Riyadh's FII and the Boycott

Wednesday, 24 October, 2018 - 14:15
Abdulrahman Al-Rashed
Abdulrahman Al-Rashed is the former general manager of Al-Arabiya television. He is also the former editor-in-chief of Asharq Al-Awsat, and the leading Arabic weekly magazine Al-Majalla. He is also a senior columnist in the daily newspapers Al-Madina and Al-Bilad.
The recent boycott protesting over the Khashoggi crisis ironically targets Saudi programs that are concerned with development, youth, women, social development and the future.

The collective American withdrawals were not against political or military activities but against the investment conference which kicked off on Tuesday in Riyadh. Most of the conference's program, which has been boycotted by a number of Western companies and banks, is directed towards reform in Saudi Arabia to empower youths, give women equal job opportunities, support privatization, push towards a modern educational system, invest in entertainment, and build museums and art centers and others.

The boycott by countries and companies, which until few years ago were the ones criticizing Riyadh for its social isolation, religious bigotry, and prevention of artistic and social activities and which were calling for a bigger role for women and the private sector, seems strange.

Calls to boycott the FII came from different parties including extremist Islamic organizations that are exploiting the Khashoggi case for their own political purposes. According to the Wall Street Journal, the website which led a campaign that exerts pressure and intimidates companies and individuals participating in the conference is not innocent but belongs to a sympathizer with the Muslim Brotherhood and that appears as a respectable independent website to its visitors!

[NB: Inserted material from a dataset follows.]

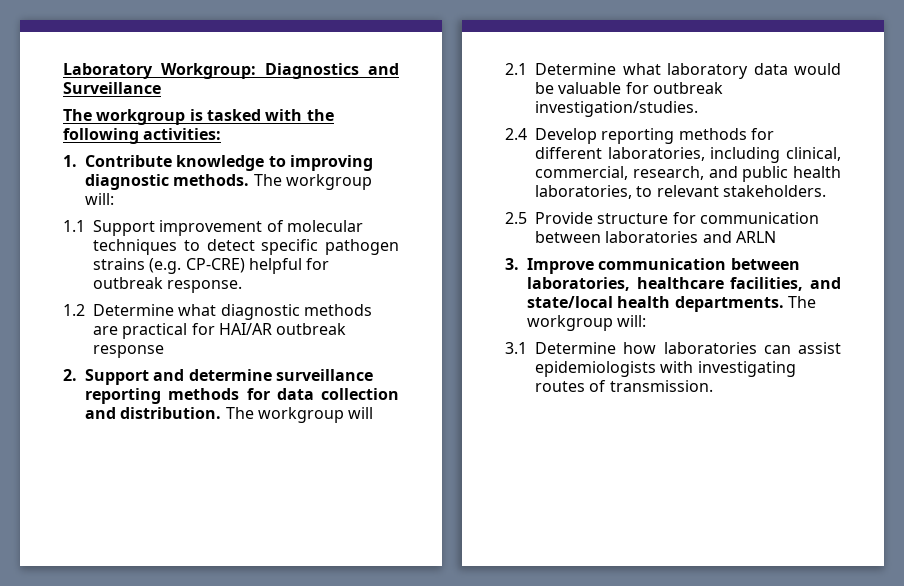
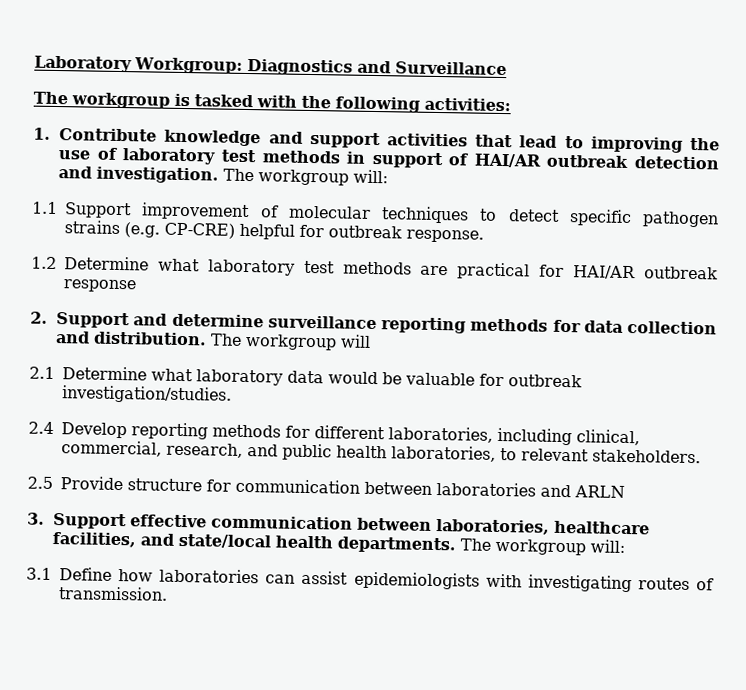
[268,155,373,171] [85,174,250,190] to improving diagnostic methods. -> [268,131,721,153] [58,147,719,170] [58,166,220,184] and support activities that lead to improving the use of laboratory test methods in support of HAI/AR outbreak detection and investigation.
[220,304,300,320] diagnostic -> [207,259,335,276] laboratory test
[527,258,594,274] Improve -> [53,512,208,530] Support effective
[535,342,616,354] Determine -> [59,567,112,581] Define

There’s no worry that Saudi Arabia will lack international investors or companies as long as it possesses massive financial liquidity and is willing to be open to the world. Proof to that is that many of them backed down in the last hour and dispatched representatives. The conference did not fail, and investment did not stop.

Truth is it would have been reasonable if the boycott had targeted a military industry conference or a political forum in Riyadh, and it would have been an acceptable form of protest amid the circumstances of the current crisis. However, it does not seem logical to boycott programs and plans that were viewed as an important development when Saudi institutions first announced them.

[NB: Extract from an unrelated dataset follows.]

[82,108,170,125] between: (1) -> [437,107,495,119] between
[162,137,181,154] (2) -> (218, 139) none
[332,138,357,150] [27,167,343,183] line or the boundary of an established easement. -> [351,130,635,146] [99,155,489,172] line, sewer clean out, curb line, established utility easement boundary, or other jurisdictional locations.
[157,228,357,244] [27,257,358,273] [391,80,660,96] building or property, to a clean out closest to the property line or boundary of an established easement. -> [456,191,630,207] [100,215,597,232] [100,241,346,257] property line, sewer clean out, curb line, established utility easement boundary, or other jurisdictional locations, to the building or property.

The aim is to push Saudi Arabia towards positive transformation and social openness, give women space and broad opportunities, convince the government to reduce its role in managing the society’s affairs by expanding the participation of the private sector, achieve automation and localization and improve the livelihood situation. All this is for the purpose of enhancing real growth and not just living off selling oil barrels. The aim of all this is to change the concepts of governments and societies by turning towards internal reform that the Middle East region-- which is always occupied with wars and political strife-- desperately needs.

The success of Dubai, and the UAE in particular, in the past few years stimulated everyone to engage in the experience, and when Saudi Arabia began walking the path of openness and transition, it came in the form of a social and economic revolution, and the Kingdom now too gives hope in changing the entire region towards the best. This path deserves encouragement no matter the accidents or the victims.